When I was a hospice physician, I participated in the care of many patients who had thrown in the towel medically. They had elected to engage the benefit of hospice care, which, simply, is to provide comfort care for the terminally ill. These people were often cancer patients who had undergone difficult cycles of chemotherapy. Even though they understood their lives could be extended with more aggressive medical intervention, they decided that comfort at the end of life was the priority over further months of arduous and painful existence.
There were many other conditions that caused patients to elect comfort over longevity. Almost inevitably, the hospice care afforded them a comfortable and dignified passing.
At the heart of such stories is the notion of quality of life, rather than the mere length of life. Many countries (Britain, Canada, Costa Rica, Chile, Singapore, for example) use the concept of “health span” in determining the usefulness of various medical interventions, including pharmaceuticals. The idea is to prioritize the amount of years people can expect to live in good health, rather than the raw number of years lived. Britain has set a policy of 75 years for a healthy life expectancy.
In the United States, the emphasis is length of life, at least as reported in yearly mortality statistics (which, alarmingly and depressingly, recently show decreasing life expectancy). Researchers and policy mavens, on the other hand, pay attention to “quality adjusted life years” (QALY). The concept is easy. Suppose drug A bestows an additional life expectancy of six months, but has many side effects. Drug B results in the same life expectancy, but is virtually free of side effects. B is clearly a better drug, and advice to Medicare, for instance, would be to buy drug B for Medicare beneficiaries. In real life, choices are usually not so clear, but you get the idea.

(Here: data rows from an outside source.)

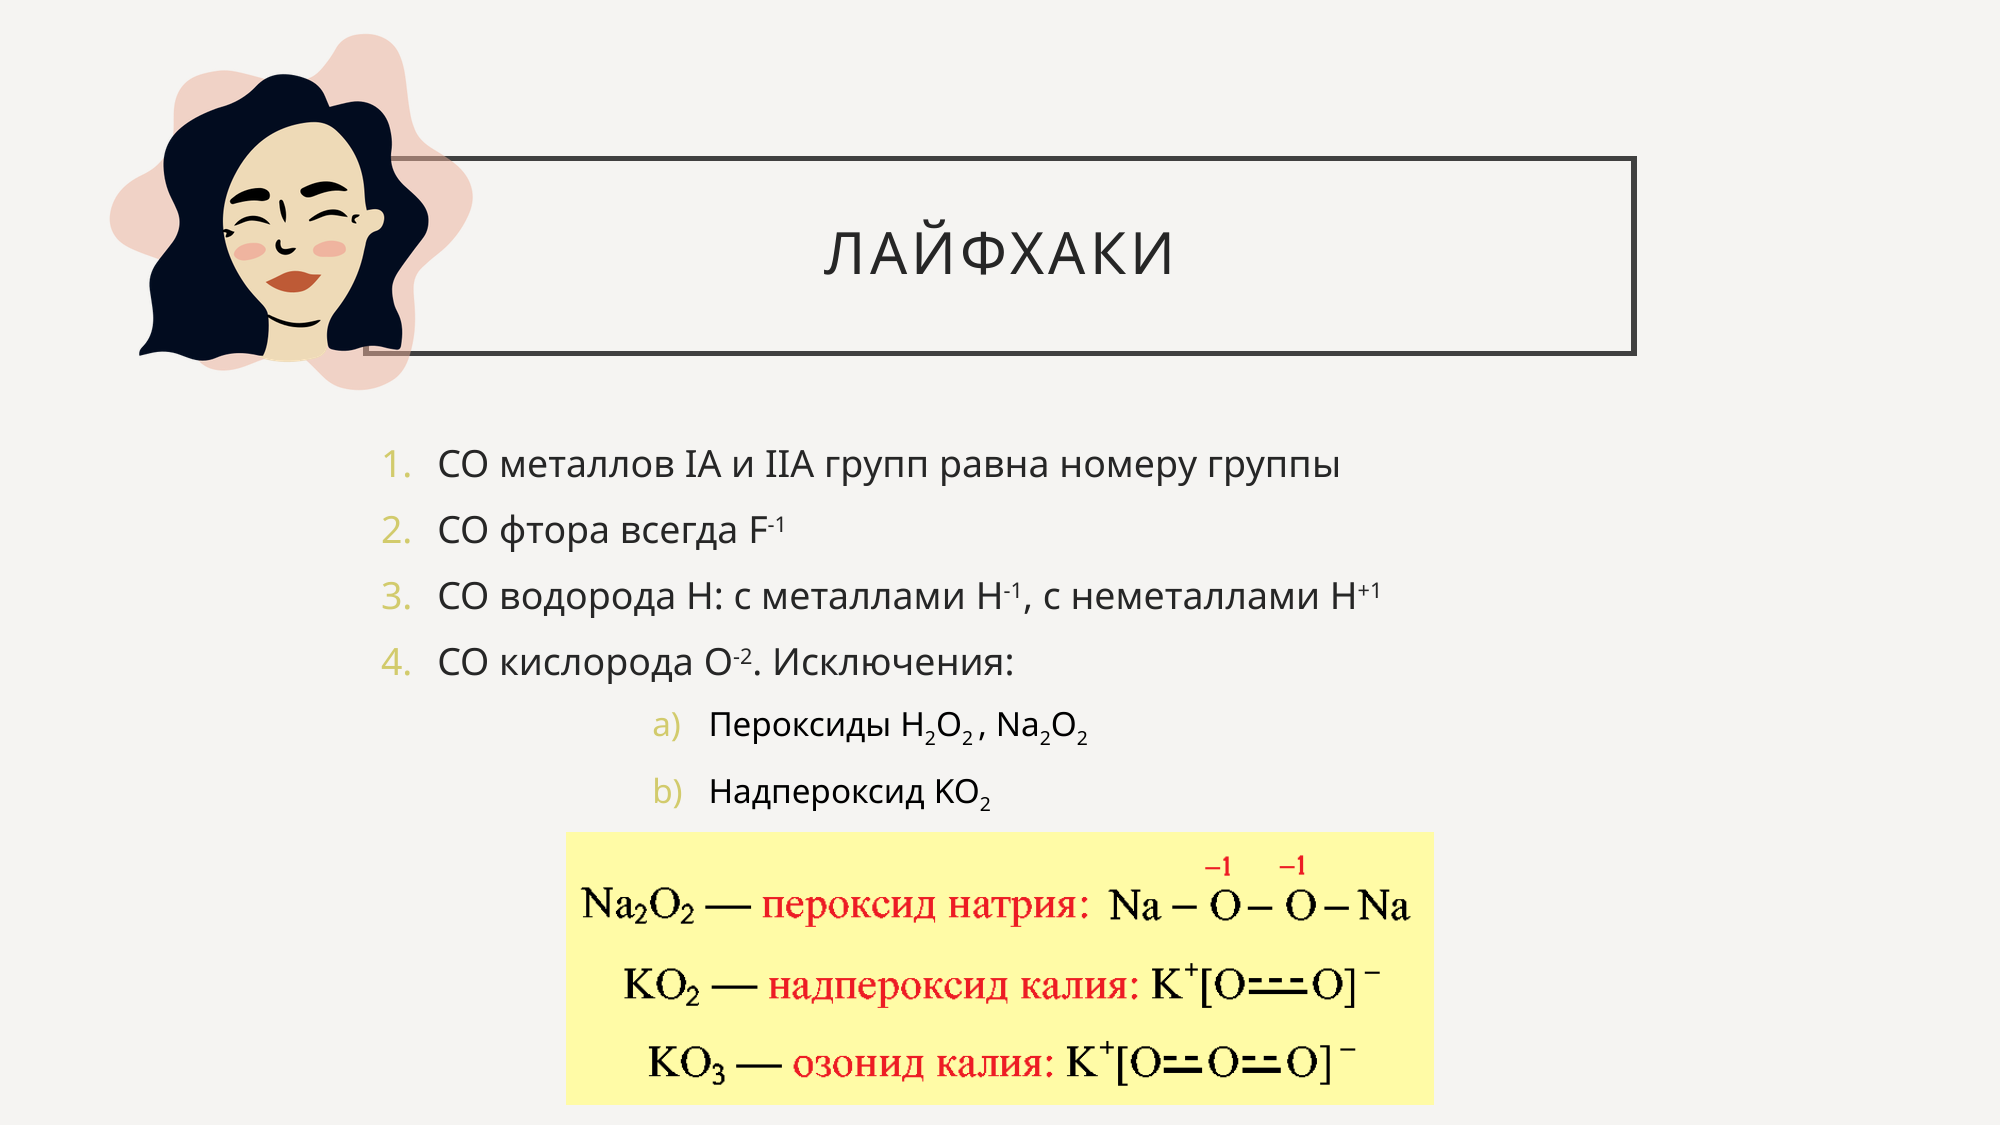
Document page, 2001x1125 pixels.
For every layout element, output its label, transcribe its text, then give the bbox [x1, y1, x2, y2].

picture [566, 832, 1434, 1105]
title лайфхаки [488, 156, 1637, 356]
list СО металлов IА и IIA групп равна номеру группы СО фтора всегда F-1 СО водорода Н: с металлами H-1, с неметаллами H+1 СО кислорода O-2. Исключения: Пероксиды H2O2 , Na2O2 Надпероксид KO2 [366, 432, 1634, 942]
picture [89, 17, 488, 407]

According to a “viewpoint” article in the June 27, 2023 issue of the Journal of the American Medical Association (which was the impetus for this blog entry) , there is a bill in Congress that would prohibit government healthcare programs (including Medicare and Medicaid) from integrating the concept of QALY into using it in outcome measures. The apparent rationale is that the use of QALYs will discriminate against older adults. This ignores the fact that QALYs are not used to determine treatment decisions for individual patients. Rather, they are used to measure the net incremental benefit of new medical interventions for an entire population compared to the current standard of care. Specific therapeutic decisions are left to the patient and doctor.

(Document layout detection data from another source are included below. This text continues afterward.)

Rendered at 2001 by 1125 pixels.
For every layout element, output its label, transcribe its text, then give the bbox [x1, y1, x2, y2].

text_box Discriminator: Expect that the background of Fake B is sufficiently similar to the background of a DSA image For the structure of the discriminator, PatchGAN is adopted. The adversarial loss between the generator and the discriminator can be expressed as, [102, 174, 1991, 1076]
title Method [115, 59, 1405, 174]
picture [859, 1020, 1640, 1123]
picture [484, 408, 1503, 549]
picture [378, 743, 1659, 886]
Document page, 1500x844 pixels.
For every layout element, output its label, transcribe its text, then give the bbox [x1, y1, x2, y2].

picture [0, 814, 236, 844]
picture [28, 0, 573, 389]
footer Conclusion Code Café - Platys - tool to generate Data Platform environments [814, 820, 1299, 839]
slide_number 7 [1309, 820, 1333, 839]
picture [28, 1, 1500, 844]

I cannot fathom why some elements of Congress are taking out after QALYs. On the other hand, there is precedent for decisions in healthcare that are fueled by the bizarre.

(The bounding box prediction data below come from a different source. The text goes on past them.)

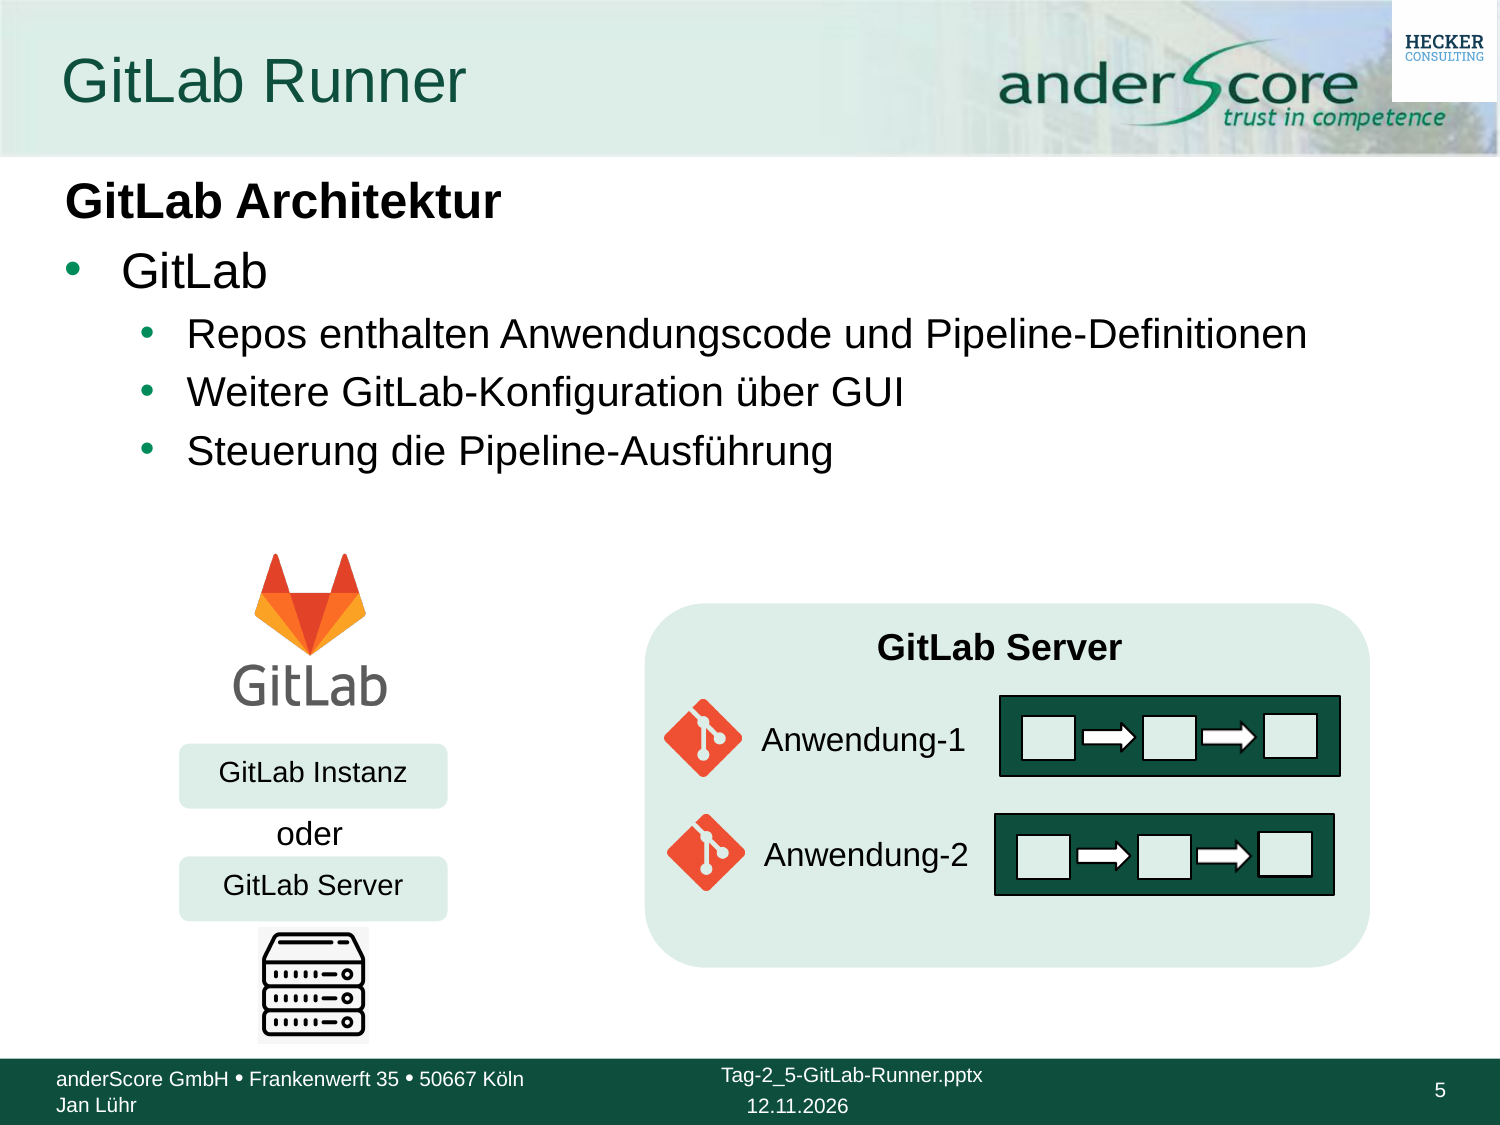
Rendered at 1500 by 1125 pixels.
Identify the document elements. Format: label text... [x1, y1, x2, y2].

picture [666, 813, 745, 892]
text_box [1142, 716, 1197, 761]
text_box GitLab Server [177, 855, 449, 923]
text_box GitLab Instanz [177, 742, 449, 810]
picture [664, 699, 742, 777]
title GitLab Runner [46, 24, 959, 141]
text_box [1082, 722, 1136, 752]
text_box [1016, 834, 1070, 879]
text_box [643, 602, 1372, 969]
text_box Anwendung-1 [747, 710, 995, 766]
list GitLab Architektur GitLab Repos enthalten Anwendungscode und Pipeline-Definitionen Weitere GitLab-Konfiguration über GUI Steuerung die Pipeline-Ausführung [49, 160, 1447, 1047]
text_box [1258, 832, 1312, 877]
picture [232, 551, 387, 706]
text_box [1077, 841, 1131, 871]
text_box [999, 695, 1340, 777]
text_box [1263, 713, 1317, 758]
text_box Anwendung-2 [749, 825, 994, 880]
text_box [994, 814, 1335, 895]
picture [1195, 838, 1253, 874]
text_box [1022, 716, 1076, 761]
picture [0, 0, 1500, 157]
text_box GitLab Server [862, 615, 1153, 675]
text_box [1137, 834, 1191, 879]
picture [257, 927, 369, 1044]
picture [1201, 719, 1258, 756]
text_box oder [185, 805, 434, 860]
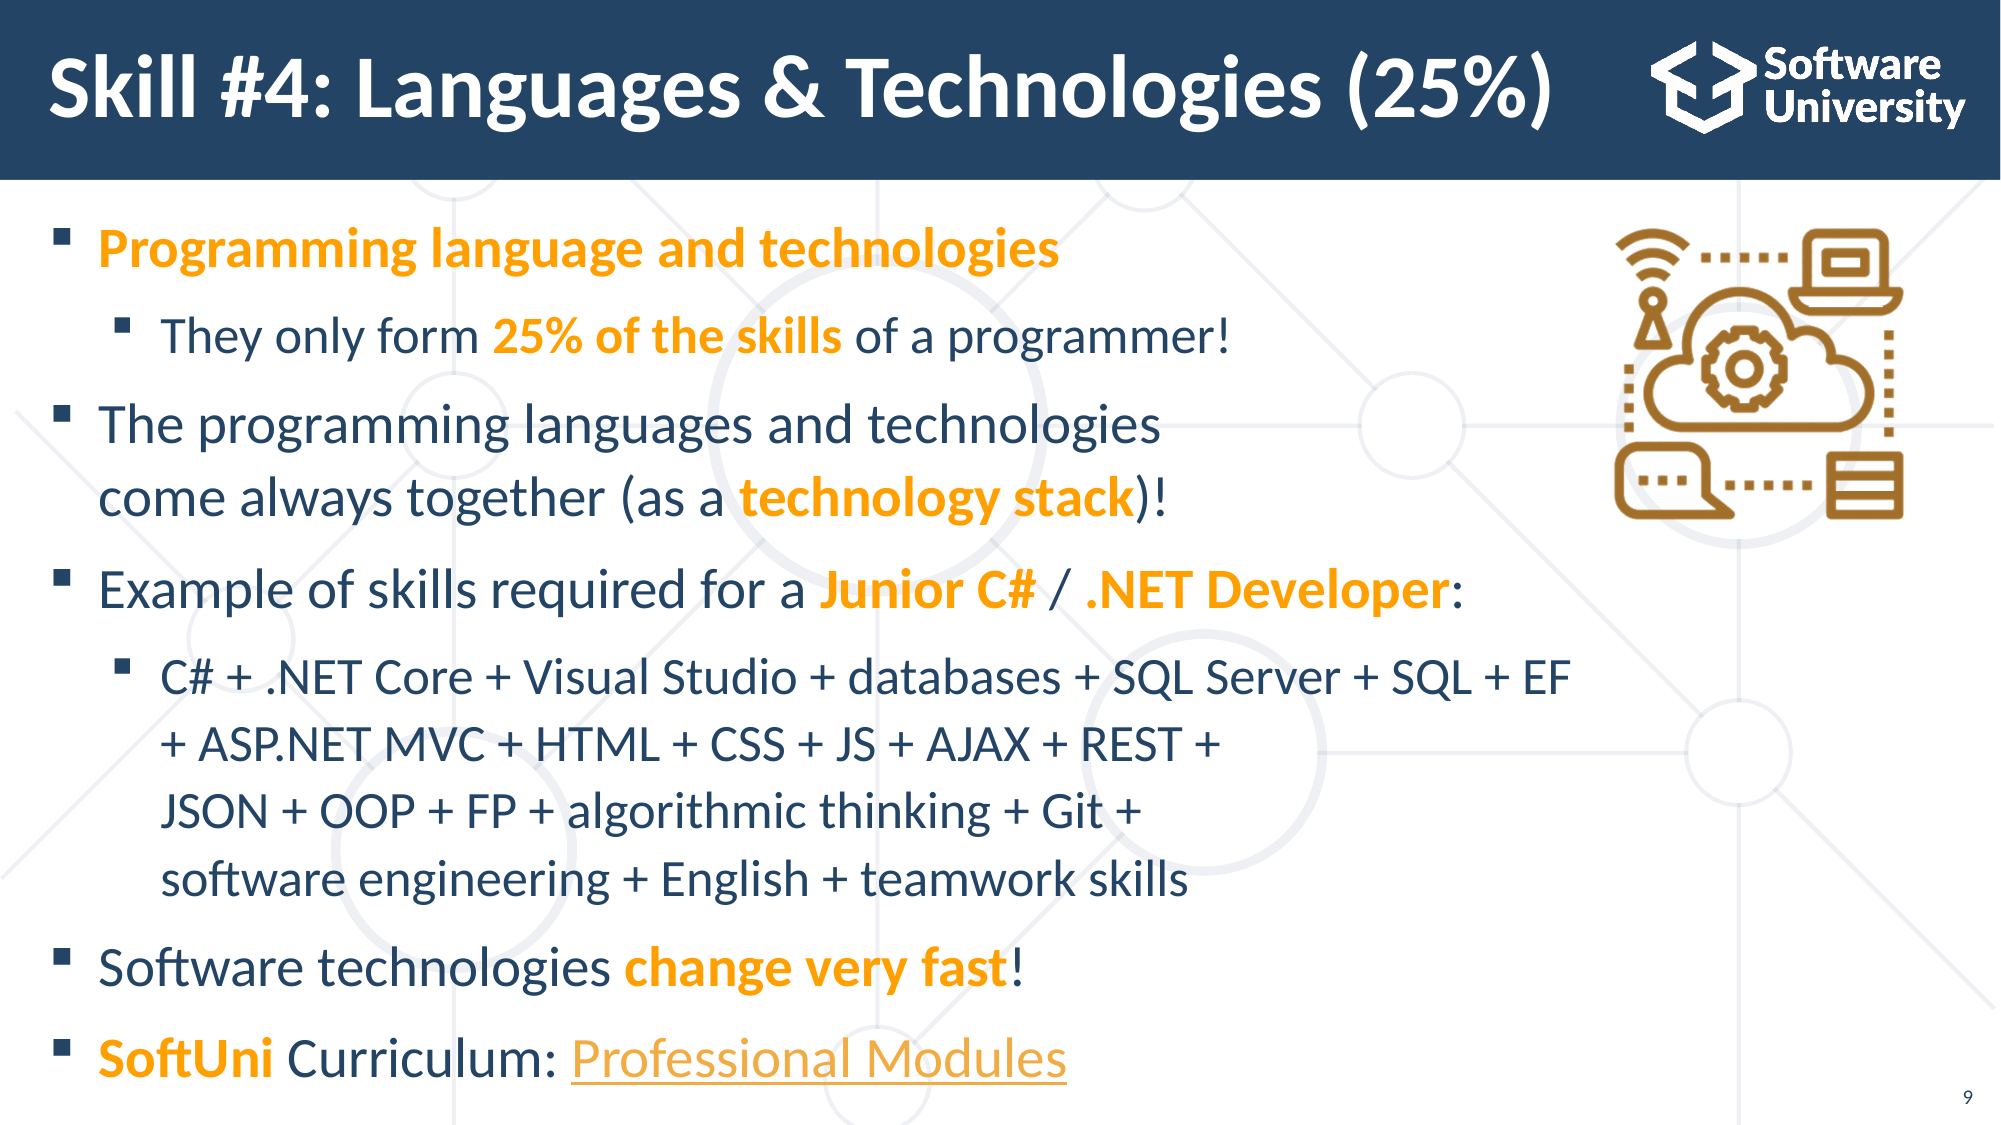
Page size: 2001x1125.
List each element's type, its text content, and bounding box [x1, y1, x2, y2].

In the summer of 2008, Medicare proposed an explicit payment to physicians when they talked to patients about end-of-life decisions. The rationale for this was strong: primary care doctors usually have little time to talk to patients regarding issues around these decisions. They need to attend to patients’ more pressing needs–diabetes. hypertension, dementia, and the like. An extra reimbursement would allow doctors the time to discuss options at the end-of-life. There was to be no agenda: doctors could simply discuss different options, including hospice care if the patient wanted it and was appropriate for it.
The Republican vice-president nominee, Sarah Palin, however, decided that this idea was tantamount to creating “death panels.” This resulted in Medicare being pressured to withdraw the initiative, although, under the Obama administration, the idea was finally implemented.
What do you think?
Survey after survey show that Americans value quality of life over longevity. This flies in the face of the congressional effort to eliminate QALYs in the analysis of what is a useful medical intervention. What do readers of this blog think?